Implement e-mail spam filtering using text classification algorithm with appropriate dataset


In [1]:
import pandas as pd
from sklearn.model_selection import train_test_split
from sklearn.feature_extraction.text import CountVectorizer
from sklearn.preprocessing import LabelEncoder
from sklearn.neighbors import KNeighborsClassifier
from sklearn.metrics import accuracy_score

In [2]:
df = pd.read_csv(r"F:\BE\My Cl2\I5\email_spam.csv")



In [3]:
df.drop_duplicates(inplace=True)
print("Duplicates removed.")

Duplicates removed.


In [4]:
le = LabelEncoder()
df['spam'] = le.fit_transform(df['type'])

In [5]:
df['text'] = df['text'].replace("\n", "", regex=True)

In [6]:
x_train, x_test, y_train, y_test = train_test_split(df['text'], df['spam'], test_size=0.1, random_state=42)


In [7]:
vectorizer = CountVectorizer()
x_train_count = vectorizer.fit_transform(x_train.values)
x_test_count = vectorizer.transform(x_test.values)


In [8]:
knn_model = KNeighborsClassifier(n_neighbors=3)
knn_model.fit(x_train_count, y_train)

In [9]:
accuracy = knn_model.score(x_test_count, y_test)
print(f"Model accuracy: {accuracy }")

Model accuracy: 0.6666666666666666


In [10]:
email = ['50% discount on data science courses signup now']
new_email_count = vectorizer.transform(email)
prediction = knn_model.predict(new_email_count)

In [11]:
if prediction[0] == 1:
    print("The email is Spam.")
else:
    print("The email is Not Spam.")

The email is Spam.


Possible Viva Questions
What is the purpose of CountVectorizer in this code?

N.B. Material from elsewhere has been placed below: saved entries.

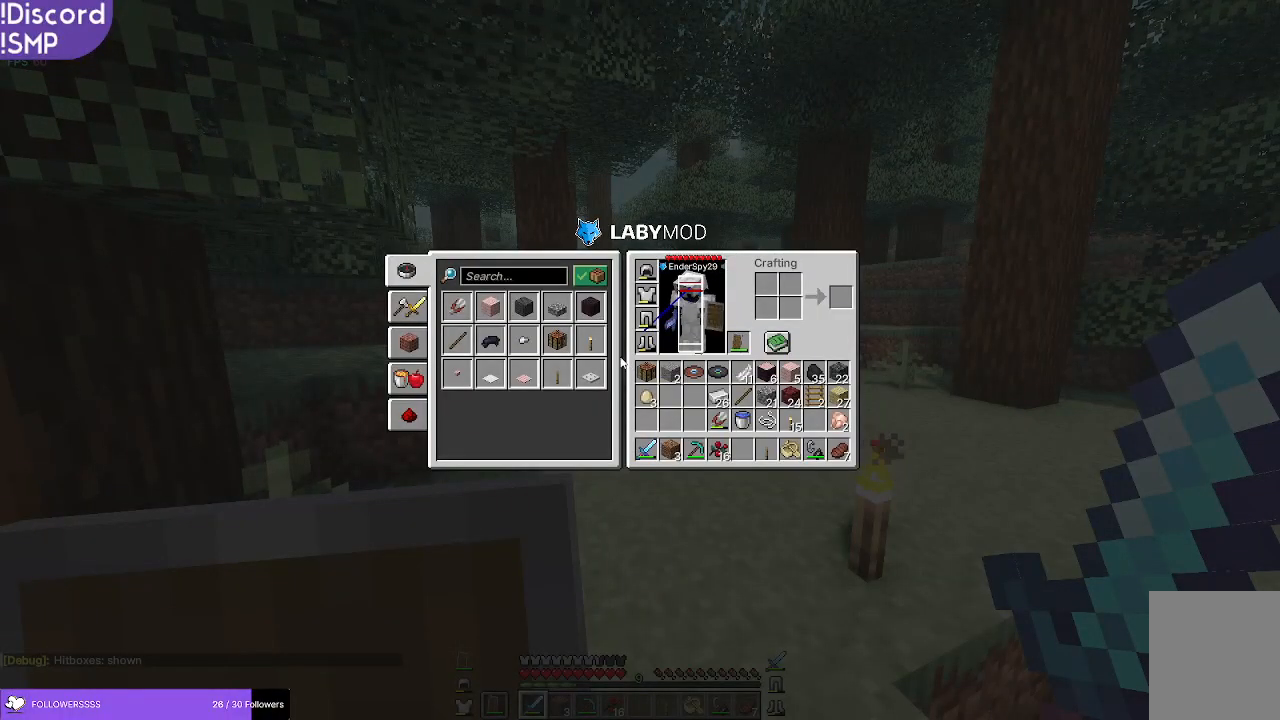
{"keys": [], "mouse": [], "events": []}
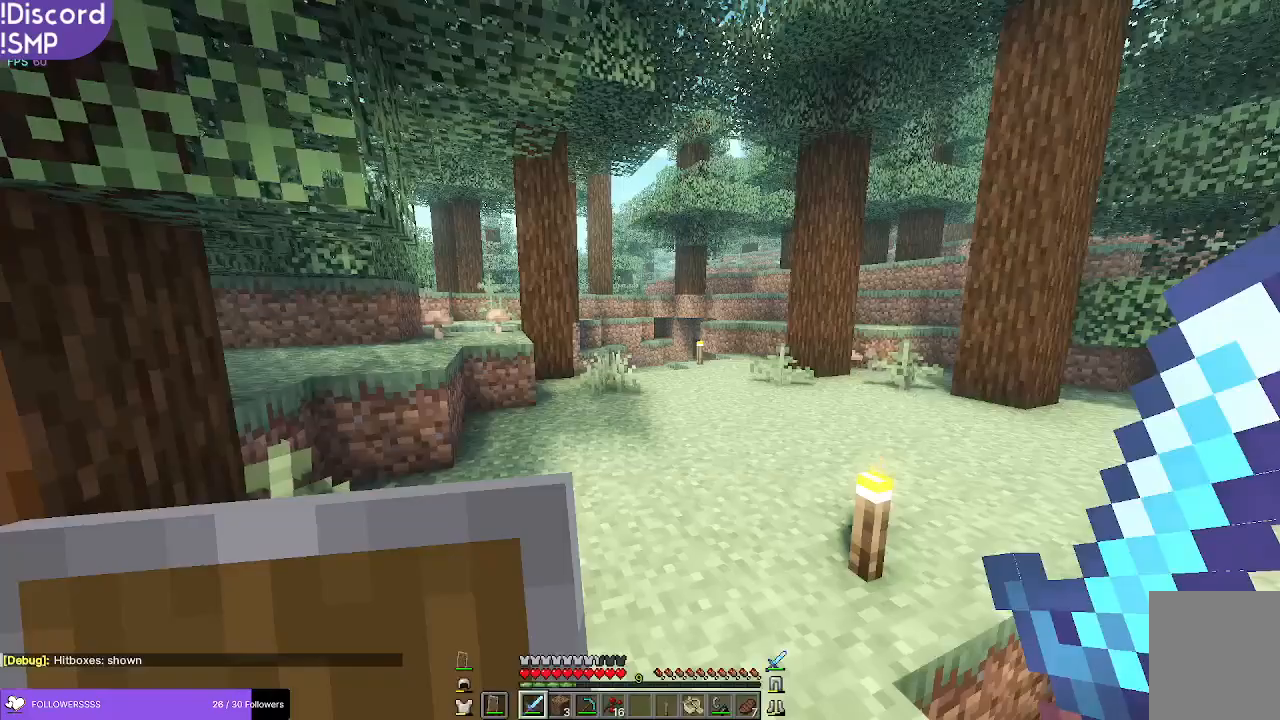
{"keys": ["w"], "mouse": [], "events": [[334, "w", "down"]]}
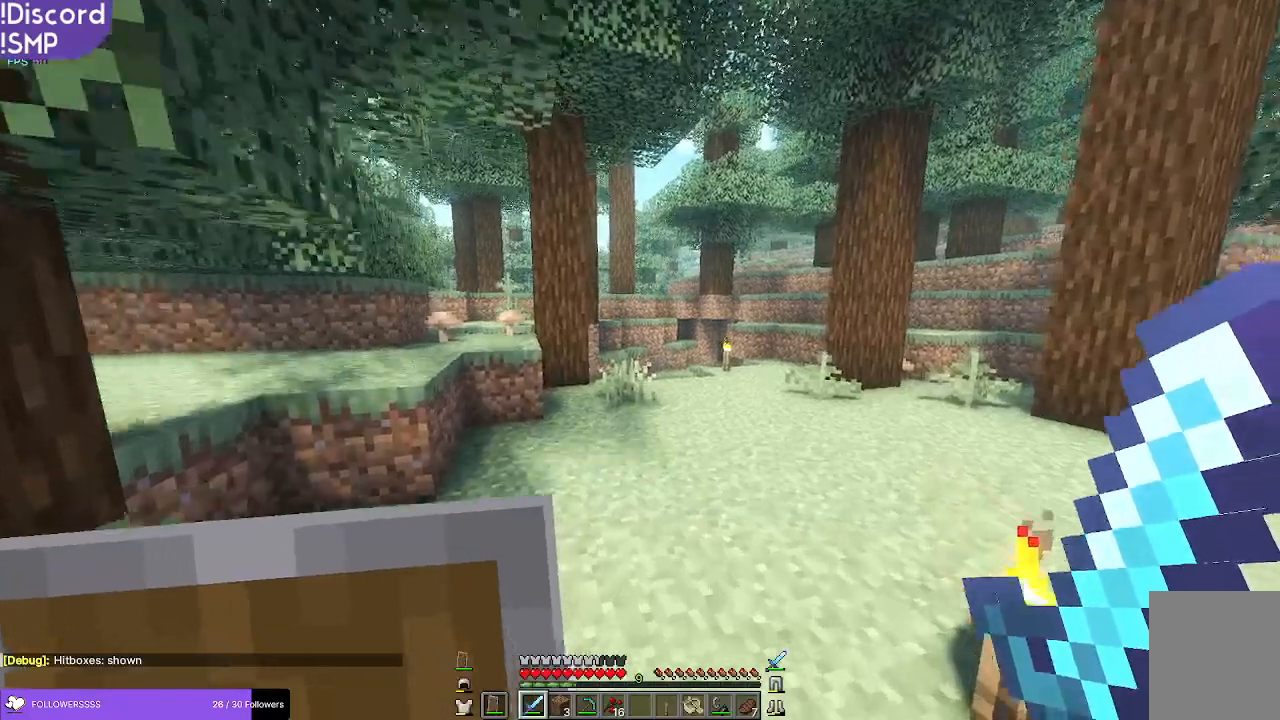
{"keys": ["w"], "mouse": [], "events": []}
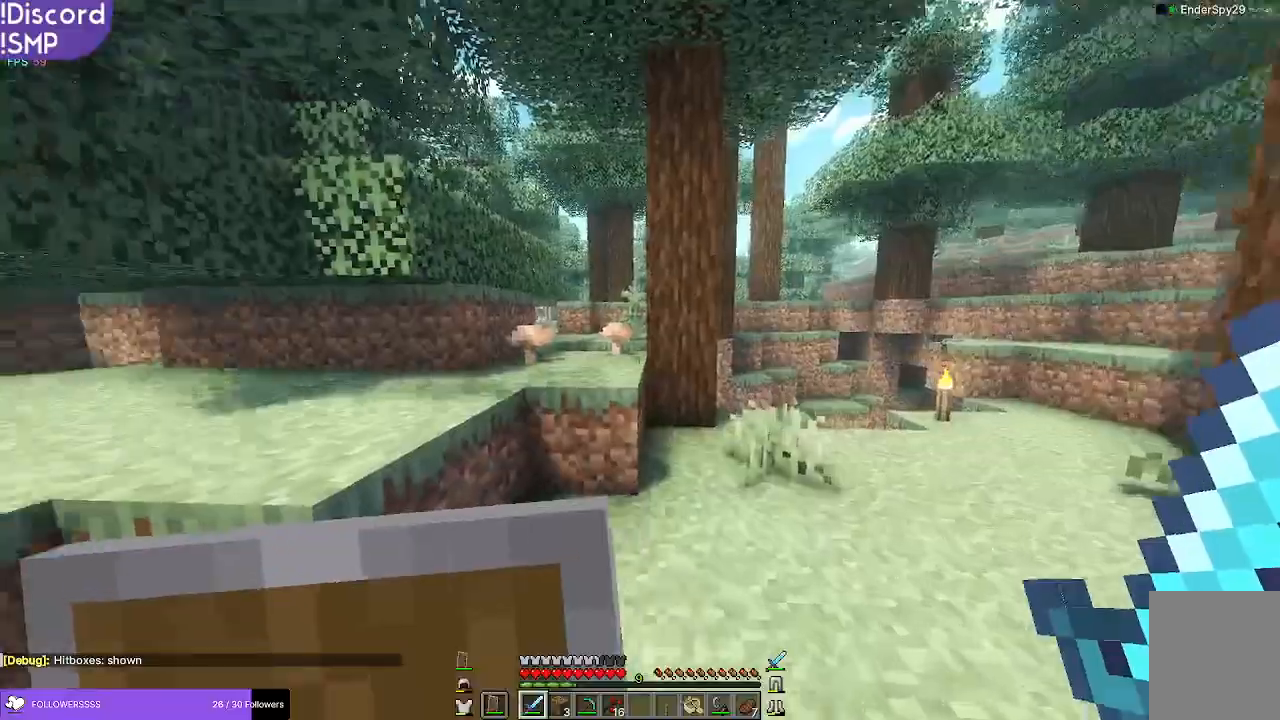
{"keys": ["w"], "mouse": [], "events": []}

Answer: CountVectorizer converts the text data into a matrix of word counts, allowing the model to interpret text as numerical features for classification.
Why do we use K-Nearest Neighbors (KNN) for spam detection here?

Answer: KNN is a simple, non-parametric classifier that categorizes emails based on the similarity of their word count vectors to those of known spam or non-spam emails. Although KNN may not be the most efficient for text data, it’s useful for understanding how instance-based learning works.
What are the pros and cons of using KNN for this type of classification problem?

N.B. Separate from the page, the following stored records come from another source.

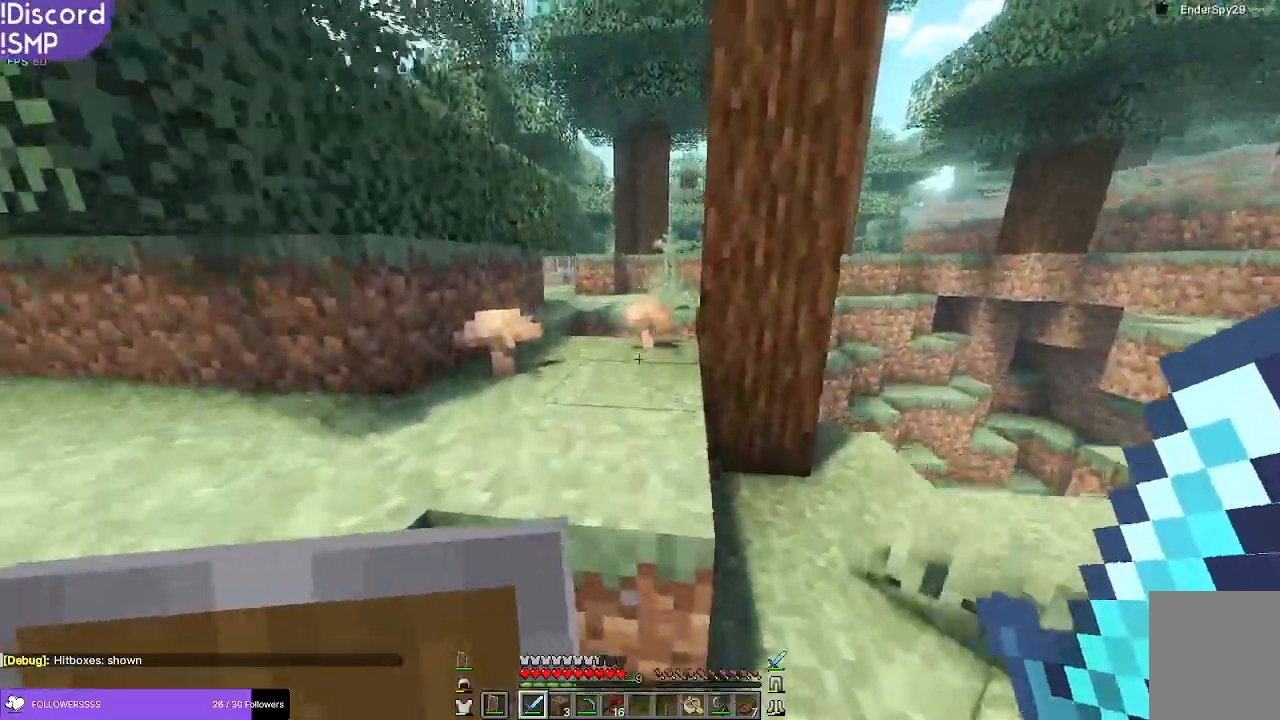
{"keys": ["w"], "mouse": [], "events": []}
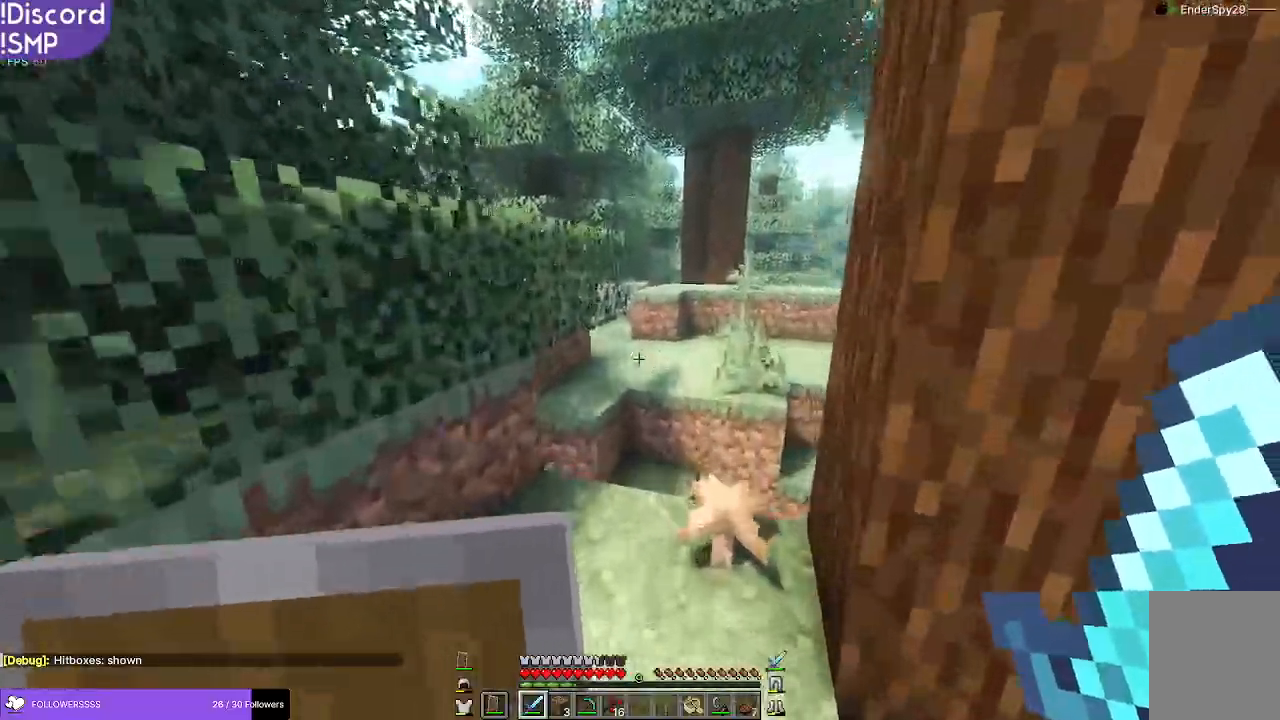
{"keys": ["w"], "mouse": [], "events": []}
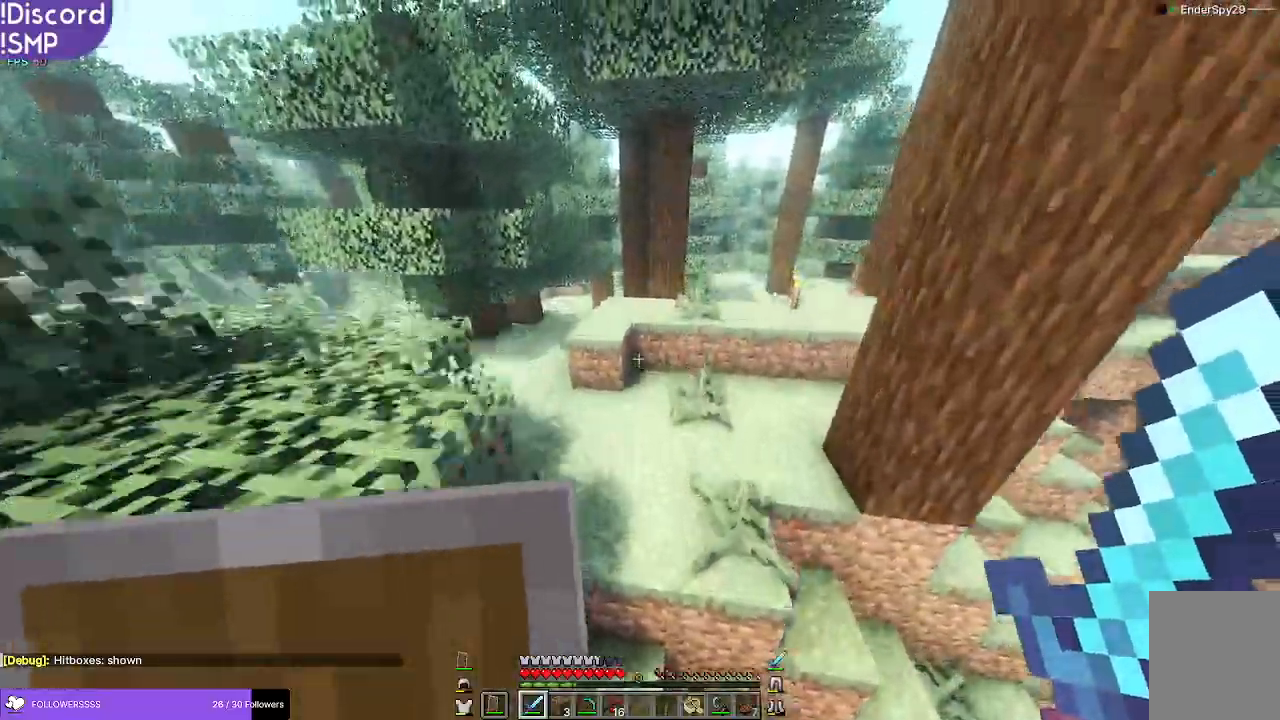
{"keys": ["w"], "mouse": [], "events": []}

Answer: Pros include simplicity and interpretability. Cons include higher memory and computational costs, especially with large datasets, as KNN stores all data points and calculates distances during classification.
Why do we remove duplicate rows from the dataset?

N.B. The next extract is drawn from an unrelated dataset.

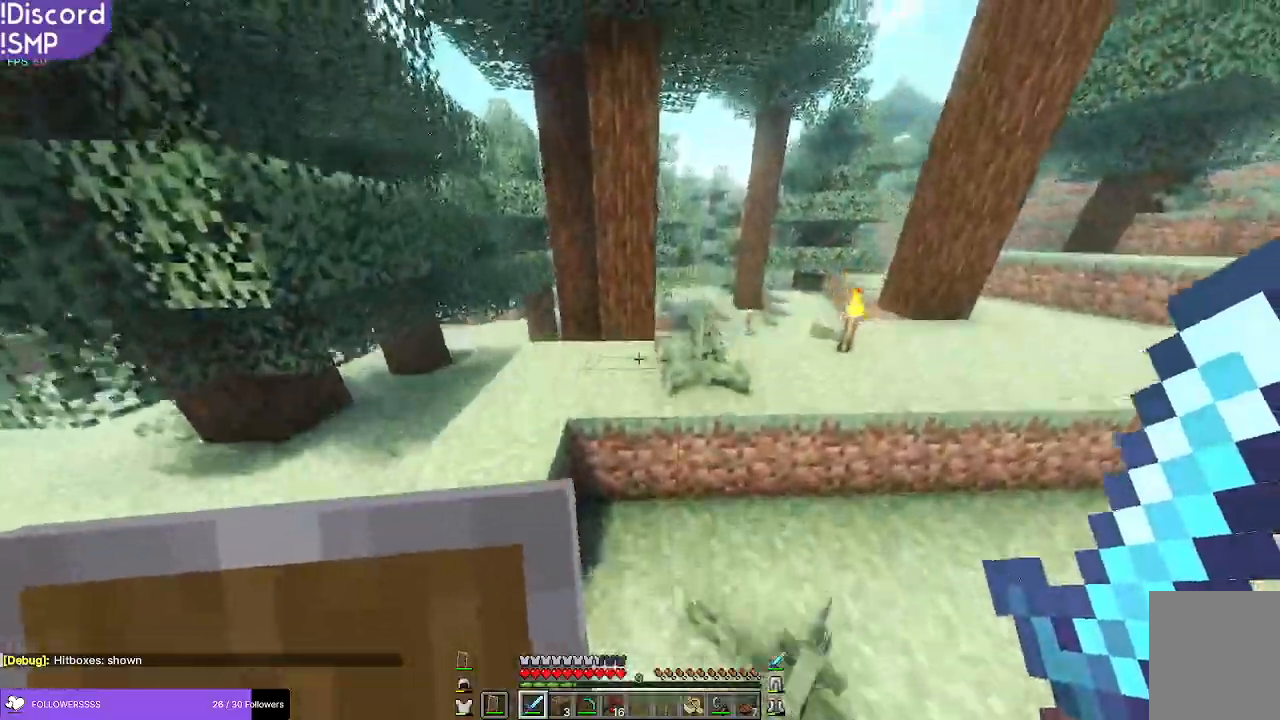
{"keys": ["w"], "mouse": [], "events": []}
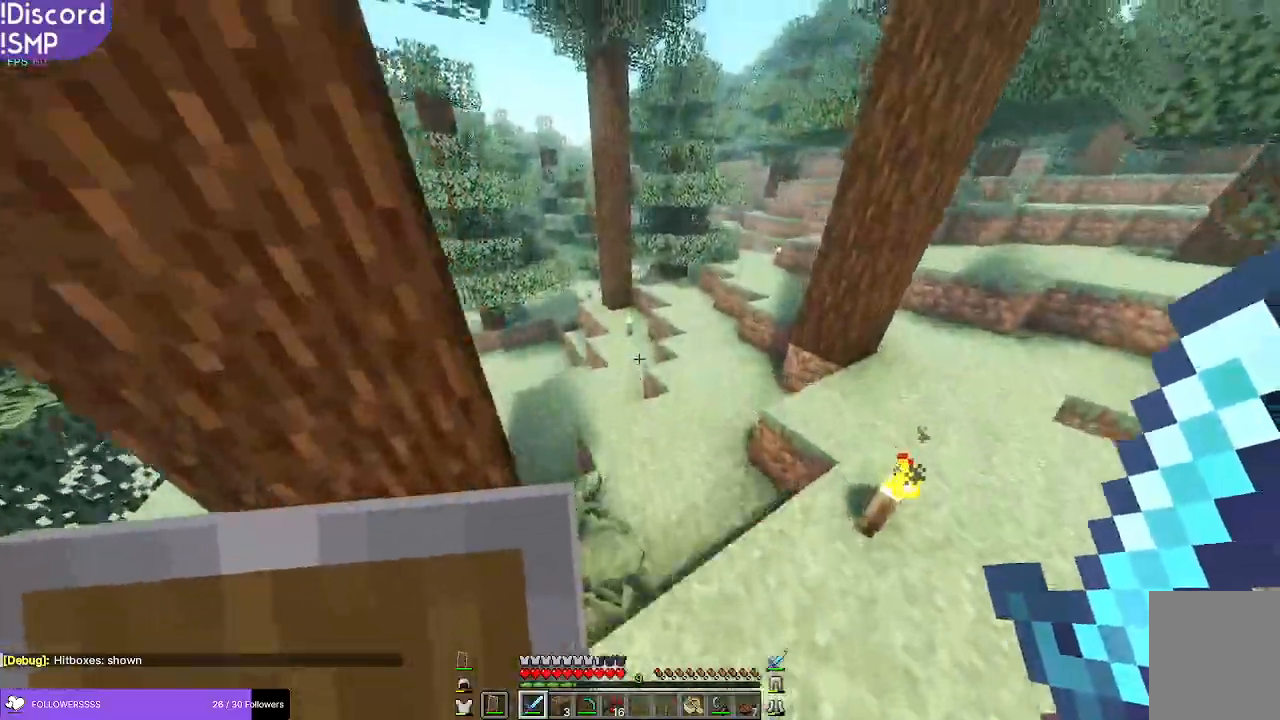
{"keys": ["w"], "mouse": [], "events": []}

Answer: Duplicate rows can bias the model by overrepresenting certain data points, which may lead to inaccurate classifications.
How could this model be improved for spam detection?

Answer: Improvements could include using TF-IDF instead of CountVectorizer to weigh word importance, trying more sophisticated algorithms like Naive Bayes or Support Vector Machines, and adding preprocessing steps like stemming or lemmatization to reduce dimensionality.